Thomas - Eu cheguei com 70% do texto pronto e o resto eu escrevi aqui. É, sem dúvida nenhuma, o melhor espetáculo que eu já fiz.
Folha - Alguma relação com o fato de ser um espetáculo de narrativa linear?
Thomas - É, talvez, porque eu não tenho nada para esconder mais. Eu sempre me escondi muito atrás das coisas. Atrás de significados obscuros e tal, ou de uma certa vontade deliberada de criar um choque estético. O Damasceno praticamente conversa com a platéia, durante uma hora e meia.
Folha - Ele é, dos seus atores, aquele de mais empatia.
Thomas - É.
Folha - Por que você escreveu especificamente para ele?
Thomas - Porque são dez anos... A gente comemora agora, em março, dez anos de trabalhos juntos. Ele começou com "Carmem com Filtro", que foi a segunda peça que eu fiz no Brasil. Os ensaios começaram em março de 96. O Damasceno vem desde essa época. Agora, eu não interfiro, eu deixo o Damasceno. Ele está solto ali, falando com o público. Não tem muito efeito de luz. Ele conversa com a platéia.
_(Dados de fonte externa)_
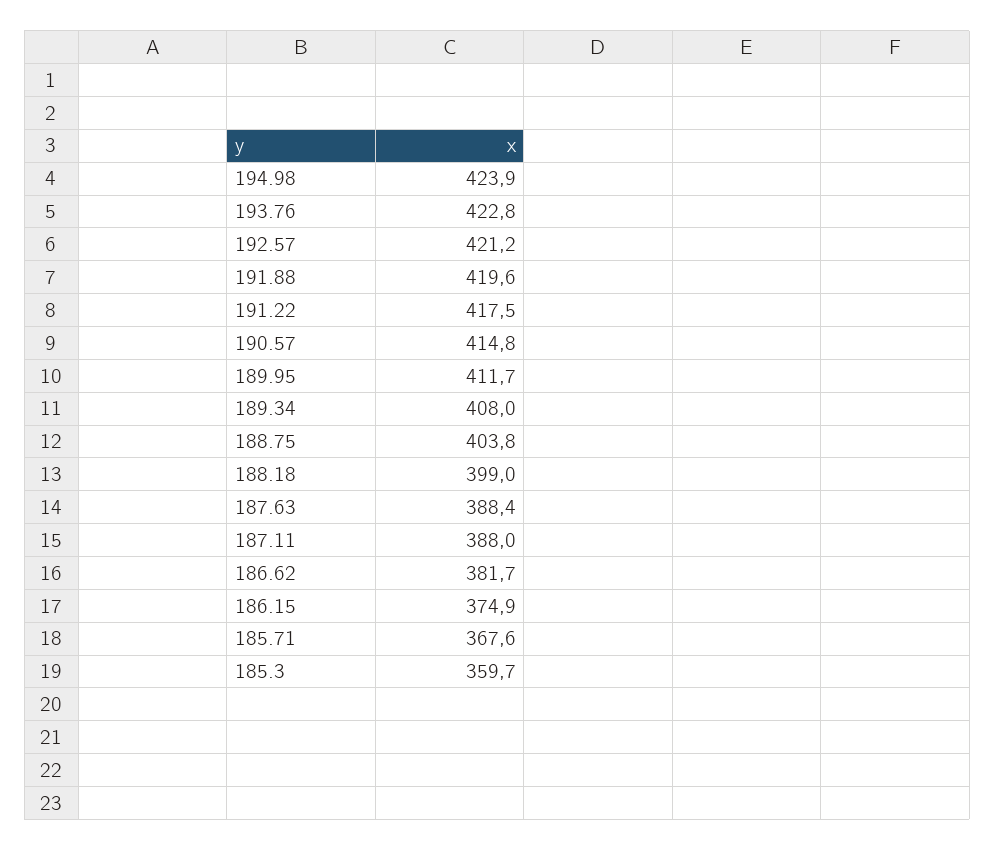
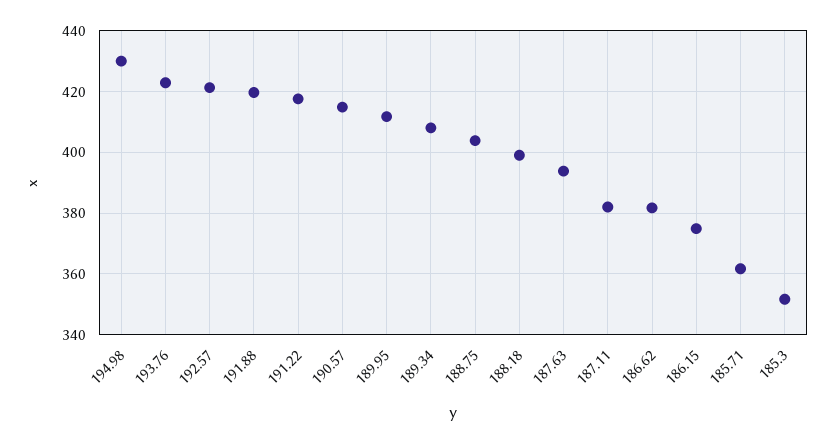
194.98: 423.9 -> 430
187.63: 388.4 -> 394
187.11: 388 -> 382
185.71: 367.6 -> 362
185.3: 359.7 -> 352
Folha - Você diria que é um espetáculo de autor?
Thomas - É.
Folha - Quer dizer, você olha o espetáculo como um dramaturgo, sentado na platéia, vendo o que o ator faz com o texto.
Thomas - É. Eu dirijo, sem dúvida. Mas o Damasceno pegou o texto em uma semana, pegou e abocanhou para ele e a coisa é dele.
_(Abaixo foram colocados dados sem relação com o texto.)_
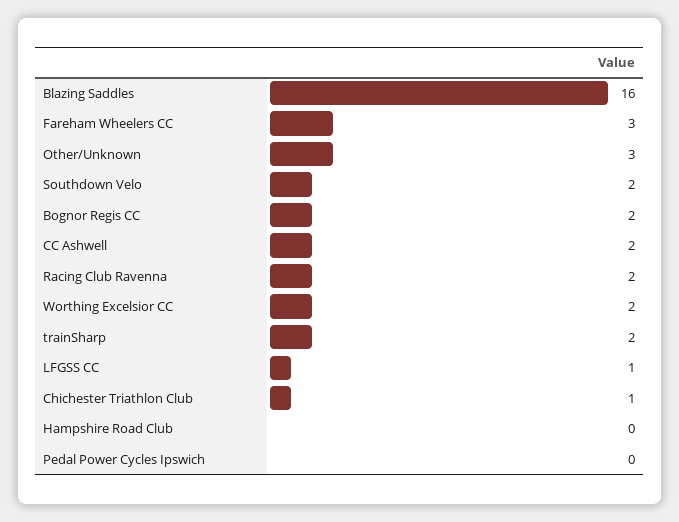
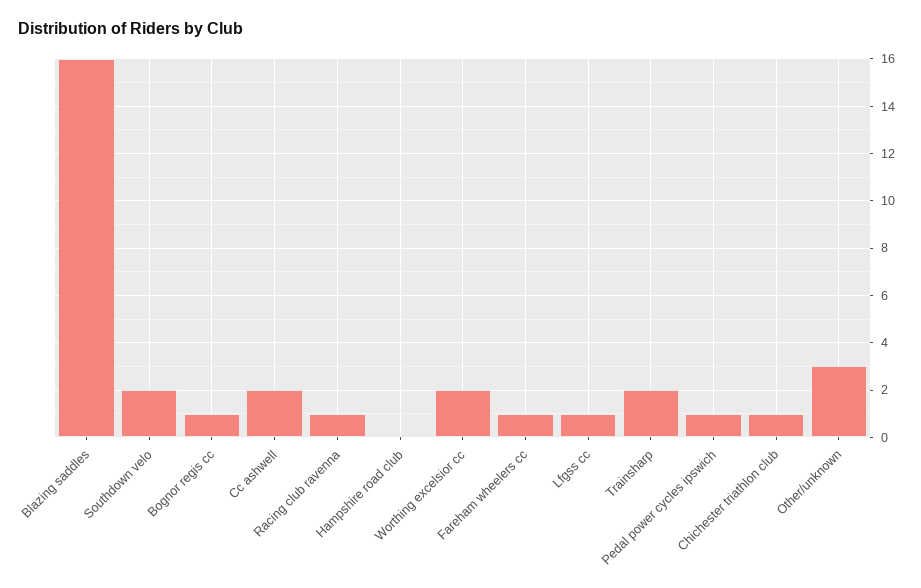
Fareham Wheelers CC: 3 -> 1
Bognor Regis CC: 2 -> 1
Racing Club Ravenna: 2 -> 1
Pedal Power Cycles Ipswich: 0 -> 1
Folha - "Nowhere Man" vai fazer o que, em Curitiba, uma estréia ou um ensaio aberto?
Thomas - Eu achei que eu ia fazer um ensaio, que não ia ficar pronto, mas está pronto... O Fausto é um cara que tenta emigrar e se transformar culturalmente através do travestimento cultural, abocanhando outras culturas, e o que eu uso é uma música do Chico Buarque, "Quem te Viu, Quem te Vê", em sueco, que é o maior travestimento. E emociona muito.
Folha - Você está comemorando dez anos com Damasceno, com "Nowhere Man", e ao mesmo tempo está remontando "Quartet", que também completa dez anos. Você está fazendo uma revisão?
Thomas - Pode ser. Tem até uma alusão a isso no espetáculo. Uma frase que fala: "Essas idéias que a gente considera geniais em cada década e, quando vê na década seguinte, não passou de um peido na floresta". O "Quartet" que eu montei com a Tônia (Carrero) tinha um estilo completamente diferente. Agora a peça é realista. A peça está num açougue, extremamente realista, e a linguagem do Heiner Mller se transforma quando ela é tratada assim.